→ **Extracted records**
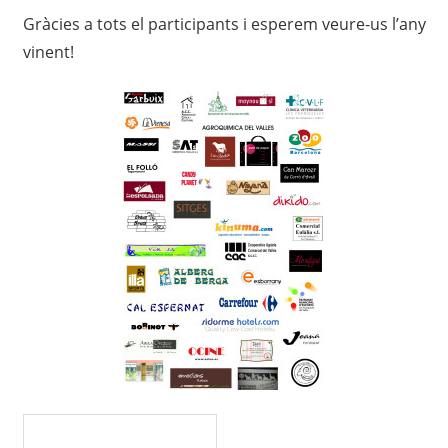
Gràcies a tots el participants i esperem veure-us l’any
vinent!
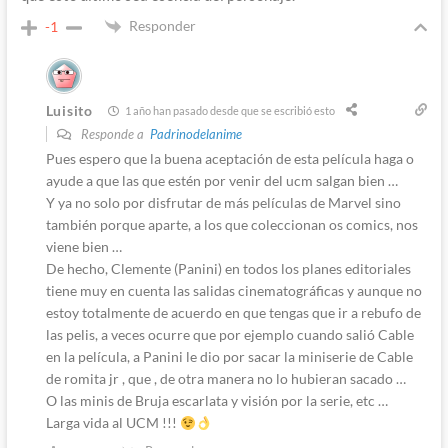
Responder
-1
Luisito
1 año han pasado desde que se escribió esto
Responde a
Padrinodelanime
Pues espero que la buena aceptación de esta película haga o
ayude a que las que estén por venir del ucm salgan bien …
Y ya no solo por disfrutar de más películas de Marvel sino
también porque aparte, a los que coleccionan os comics, nos
viene bien …
De hecho, Clemente (Panini) en todos los planes editoriales
tiene muy en cuenta las salidas cinematográficas y aunque no
estoy totalmente de acuerdo en que tengas que ir a rebufo de
las pelis, a veces ocurre que por ejemplo cuando salió Cable
en la película, a Panini le dio por sacar la miniserie de Cable
de romita jr , que , de otra manera no lo hubieran sacado …
O las minis de Bruja escarlata y visión por la serie, etc …
Larga vida al UCM !!!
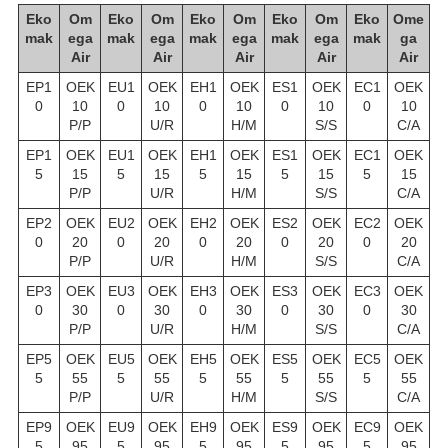
Eko
Om
Eko
Om
Eko
Om
Eko
Om
Eko
Ome
mak
ega
mak
ega
mak
ega
mak
ega
mak
ga
Air
Air
Air
Air
Air
EP1
OEK
EU1
OEK
EH1
OEK
ES1
OEK
EC1
OEK
0
10
0
10
0
10
0
10
0
10
P/P
U/R
H/M
S/S
C/A
EP1
OEK
EU1
OEK
EH1
OEK
ES1
OEK
EC1
OEK
5
15
5
15
5
15
5
15
5
15
P/P
U/R
H/M
S/S
C/A
EP2
OEK
EU2
OEK
EH2
OEK
ES2
OEK
EC2
OEK
0
20
0
20
0
20
0
20
0
20
P/P
U/R
H/M
S/S
C/A
EP3
OEK
EU3
OEK
EH3
OEK
ES3
OEK
EC3
OEK
0
30
0
30
0
30
0
30
0
30
P/P
U/R
H/M
S/S
C/A
EP5
OEK
EU5
OEK
EH5
OEK
ES5
OEK
EC5
OEK
5
55
5
55
5
55
5
55
5
55
P/P
U/R
H/M
S/S
C/A
EP9
OEK
EU9
OEK
EH9
OEK
ES9
OEK
EC9
OEK
5
95
5
95
5
95
5
95
5
95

→ **WORK INSTRUCTION**
Copy the records exactly. Skip the images.

→ **COMPLETED TASK**
Gràcies a tots el participants i esperem veure-us l’any
vinent!
Responder
-1
Luisito
1 año han pasado desde que se escribió esto
Responde a
Padrinodelanime
Pues espero que la buena aceptación de esta película haga o
ayude a que las que estén por venir del ucm salgan bien …
Y ya no solo por disfrutar de más películas de Marvel sino
también porque aparte, a los que coleccionan os comics, nos
viene bien …
De hecho, Clemente (Panini) en todos los planes editoriales
tiene muy en cuenta las salidas cinematográficas y aunque no
estoy totalmente de acuerdo en que tengas que ir a rebufo de
las pelis, a veces ocurre que por ejemplo cuando salió Cable
en la película, a Panini le dio por sacar la miniserie de Cable
de romita jr , que , de otra manera no lo hubieran sacado …
O las minis de Bruja escarlata y visión por la serie, etc …
Larga vida al UCM !!!
Eko
Om
Eko
Om
Eko
Om
Eko
Om
Eko
Ome
mak
ega
mak
ega
mak
ega
mak
ega
mak
ga
Air
Air
Air
Air
Air
EP1
OEK
EU1
OEK
EH1
OEK
ES1
OEK
EC1
OEK
0
10
0
10
0
10
0
10
0
10
P/P
U/R
H/M
S/S
C/A
EP1
OEK
EU1
OEK
EH1
OEK
ES1
OEK
EC1
OEK
5
15
5
15
5
15
5
15
5
15
P/P
U/R
H/M
S/S
C/A
EP2
OEK
EU2
OEK
EH2
OEK
ES2
OEK
EC2
OEK
0
20
0
20
0
20
0
20
0
20
P/P
U/R
H/M
S/S
C/A
EP3
OEK
EU3
OEK
EH3
OEK
ES3
OEK
EC3
OEK
0
30
0
30
0
30
0
30
0
30
P/P
U/R
H/M
S/S
C/A
EP5
OEK
EU5
OEK
EH5
OEK
ES5
OEK
EC5
OEK
5
55
5
55
5
55
5
55
5
55
P/P
U/R
H/M
S/S
C/A
EP9
OEK
EU9
OEK
EH9
OEK
ES9
OEK
EC9
OEK
5
95
5
95
5
95
5
95
5
95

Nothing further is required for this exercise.